> **Instructions to follow**
In the records below, find the line that contains "right hip: (621, 211, 5)", then write out that line and each one after it exactly, up to and including the last.

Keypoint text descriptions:

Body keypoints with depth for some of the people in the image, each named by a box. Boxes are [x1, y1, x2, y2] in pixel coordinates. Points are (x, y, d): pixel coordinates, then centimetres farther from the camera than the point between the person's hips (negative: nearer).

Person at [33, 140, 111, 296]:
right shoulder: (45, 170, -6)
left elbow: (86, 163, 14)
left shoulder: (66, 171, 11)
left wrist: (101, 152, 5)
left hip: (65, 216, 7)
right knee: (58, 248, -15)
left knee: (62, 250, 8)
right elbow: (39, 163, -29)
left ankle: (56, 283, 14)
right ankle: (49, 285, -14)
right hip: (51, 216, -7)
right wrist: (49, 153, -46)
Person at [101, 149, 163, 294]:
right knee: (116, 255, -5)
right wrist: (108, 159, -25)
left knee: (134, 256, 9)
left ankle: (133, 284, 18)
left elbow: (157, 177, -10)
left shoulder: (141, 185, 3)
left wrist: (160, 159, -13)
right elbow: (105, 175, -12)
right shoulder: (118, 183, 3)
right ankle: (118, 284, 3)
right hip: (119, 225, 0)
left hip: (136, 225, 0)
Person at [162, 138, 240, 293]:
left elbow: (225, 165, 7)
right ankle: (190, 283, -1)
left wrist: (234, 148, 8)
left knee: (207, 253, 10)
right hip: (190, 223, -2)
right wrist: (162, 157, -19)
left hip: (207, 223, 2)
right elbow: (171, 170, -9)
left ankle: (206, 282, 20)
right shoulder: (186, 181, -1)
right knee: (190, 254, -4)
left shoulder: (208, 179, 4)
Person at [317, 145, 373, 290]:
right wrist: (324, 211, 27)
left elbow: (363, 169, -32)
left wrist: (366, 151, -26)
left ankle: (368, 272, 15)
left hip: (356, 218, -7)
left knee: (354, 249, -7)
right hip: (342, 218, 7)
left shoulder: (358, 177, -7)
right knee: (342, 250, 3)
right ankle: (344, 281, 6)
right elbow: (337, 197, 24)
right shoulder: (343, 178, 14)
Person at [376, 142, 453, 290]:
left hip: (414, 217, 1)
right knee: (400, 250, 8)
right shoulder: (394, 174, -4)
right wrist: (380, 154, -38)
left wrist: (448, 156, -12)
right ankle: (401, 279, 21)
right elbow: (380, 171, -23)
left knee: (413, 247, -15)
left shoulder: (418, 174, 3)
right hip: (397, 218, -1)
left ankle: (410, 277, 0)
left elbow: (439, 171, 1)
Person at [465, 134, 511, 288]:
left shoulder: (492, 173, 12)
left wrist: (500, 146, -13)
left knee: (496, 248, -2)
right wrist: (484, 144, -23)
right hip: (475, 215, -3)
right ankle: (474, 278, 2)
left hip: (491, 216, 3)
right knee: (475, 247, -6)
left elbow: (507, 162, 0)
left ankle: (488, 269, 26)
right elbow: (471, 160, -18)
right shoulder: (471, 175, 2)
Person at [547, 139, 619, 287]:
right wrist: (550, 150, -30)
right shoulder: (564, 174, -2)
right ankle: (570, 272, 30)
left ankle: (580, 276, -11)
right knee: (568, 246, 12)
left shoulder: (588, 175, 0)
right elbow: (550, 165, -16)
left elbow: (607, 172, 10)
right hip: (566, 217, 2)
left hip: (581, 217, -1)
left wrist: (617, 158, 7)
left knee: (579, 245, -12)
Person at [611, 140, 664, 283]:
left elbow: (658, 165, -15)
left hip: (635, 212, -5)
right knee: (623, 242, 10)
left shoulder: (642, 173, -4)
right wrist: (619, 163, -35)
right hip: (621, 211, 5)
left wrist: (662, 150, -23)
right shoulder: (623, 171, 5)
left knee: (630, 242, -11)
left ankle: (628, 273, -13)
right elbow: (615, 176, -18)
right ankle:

> **Finished exercise**
right hip: (621, 211, 5)
left wrist: (662, 150, -23)
right shoulder: (623, 171, 5)
left knee: (630, 242, -11)
left ankle: (628, 273, -13)
right elbow: (615, 176, -18)
right ankle:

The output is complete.